** BEGIN TEXT **
U.S. v. Canipe

Decision Date30 June 2009
Docket NumberNo. 08-5534.,08-5534.
Citation569 F.3d 597
PartiesUNITED STATES of America, Plaintiff-Appellee, v. Ernest W. CANIPE, Defendant-Appellant.
CourtU.S. Court of Appeals — Sixth Circuit

ON BRIEF: Clifton L. Corker, Johnson City, Tennessee, for Appellant. Robert M. Reeves, Assistant United States Attorney, Greeneville, Tennessee, for Appellee.

Before SUTTON and GRIFFIN, Circuit Judges; LIOI, District Judge.*

OPINION

GRIFFIN, Circuit Judge.

Defendant Ernest Canipe appeals the district court's denial of his motion to suppress firearm and ammunition evidence seized from his vehicle and his resulting inculpatory statement. He contends that the evidence, which led to his conditional guilty plea and 192-month prison sentence for felon in possession of a firearm and ammunition contrary to 18 U.S.C. § 922(g)(1), was obtained in violation of his Fourth Amendment rights against unreasonable searches and seizures because his detention was unreasonable, he did not consent to the search of his vehicle, the search exceeded the scope of his alleged consent, and his subsequent statement was tainted by these unconstitutional acts. We disagree and affirm.

I.

Herman Hagie, an investigator with the Washington County (Tennessee) Sheriff's Department, was the sole witness at the evidentiary hearing before a magistrate judge on Canipe's motion to suppress. Hagie testified that on June 25, 2007, his supervisor told him that Canipe might be in possession of a firearm.1 Hagie knew Canipe, having previously met him when Canipe was in prison and having later arrested him in an unrelated incident. Hagie was also aware that Canipe had been previously convicted of arson and of attempting to stab a law enforcement officer.
** END TEXT **
** BEGIN INFORMATION PROVIDED **
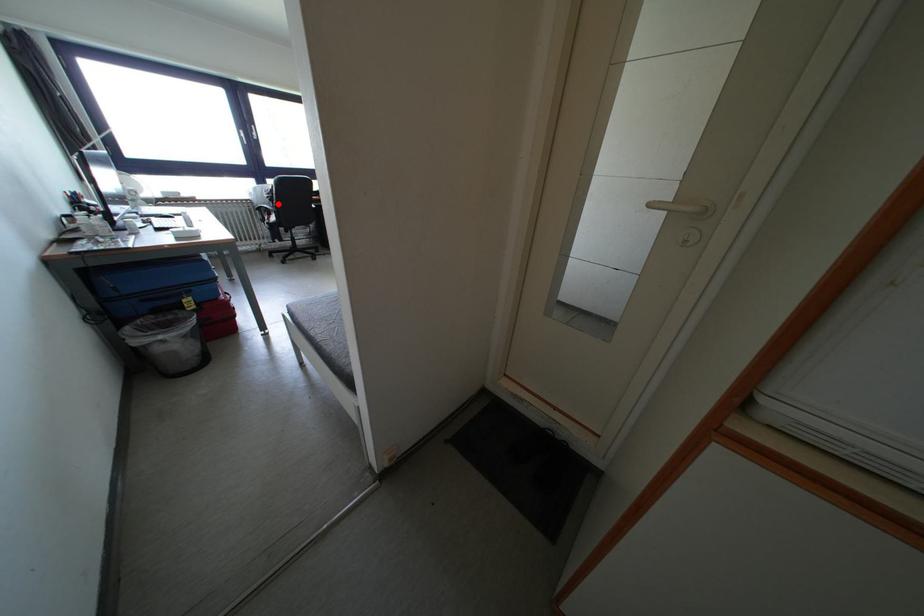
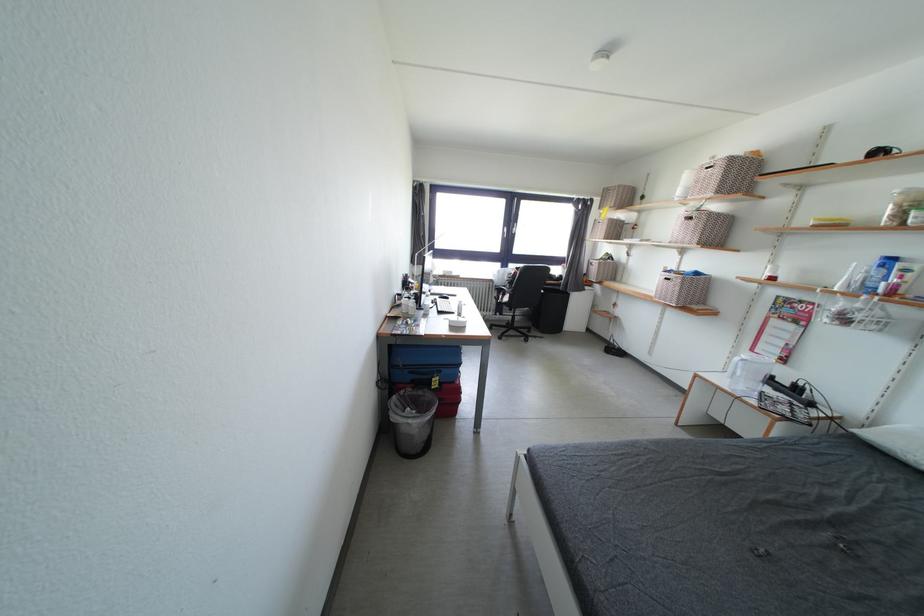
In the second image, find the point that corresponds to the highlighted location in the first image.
** END INFORMATION PROVIDED **
-- TASKS --
a: Decide whether each statement agrees with the Canipe opinion, answering yes or no and quoting the words that settle it: (i) Canipe received a 192-month prison sentence; (ii) Hagie was one of several witnesses at the evidentiary hearing; (iii) Hagie had arrested Canipe before.
b: Transcribe the Canipe opinion from "Herman Hagie, an" to "law enforcement officer.".
c: Pick up the Canipe opinion after its last sentence and keep writing it.
The listing plays no part in the tasks.

-- ANSWERS TO EACH TASK --
a:
(i) Yes: "192-month prison sentence"
(ii) No: "was the sole witness at the evidentiary hearing"
(iii) Yes: "having later arrested him in an unrelated incident"

b:
Herman Hagie, an investigator with the Washington County (Tennessee) Sheriff's Department, was the sole witness at the evidentiary hearing before a magistrate judge on Canipe's motion to suppress. Hagie testified that on June 25, 2007, his supervisor told him that Canipe might be in possession of a firearm.1 Hagie knew Canipe, having previously met him when Canipe was in prison and having later arrested him in an unrelated incident. Hagie was also aware that Canipe had been previously convicted of arson and of attempting to stab a law enforcement officer.

c:
Upon learning that Canipe was expected to check in that day at the probation office in Johnson City but had not yet done so, Hagie attempted to intercept him at the office. Arriving in his unmarked police vehicle, Hagie saw Canipe in the parking lot and called for backup. After observing Canipe leave the parking lot without wearing his seatbelt, a violation of Tennessee law, Hagie performed a traffic stop. The government concedes that Hagie's motive for the traffic stop was to assess whether Canipe possessed a firearm.

Hagie cited Canipe for failing to wear a seatbelt. The time it took Hagie to write the citation and present it to Canipe was normal, which for that time of day was "[m]aybe even longer" than ten to fifteen minutes. Sometime during this time, Officer Bevins arrived. Shortly thereafter, two other officers arrived, totaling four officers at the scene of the traffic stop.

After Canipe signed the citation, Hagie returned his driver's license, registration, and proof of insurance. Immediately thereafter, Hagie asked Canipe whether he had "anything" in his vehicle that might be unlawful or about which Hagie needed to know. Canipe responded, "No, he didn't think so." Hagie then inquired whether "it would be all right if I looked in" the vehicle or "[y]ou care if I look?" to which Canipe answered that it "wouldn't be a problem." After performing a consented frisk, Hagie told Canipe "again that we were going to look through your vehicle, we're going to go through your vehicle, and [Canipe] never commented."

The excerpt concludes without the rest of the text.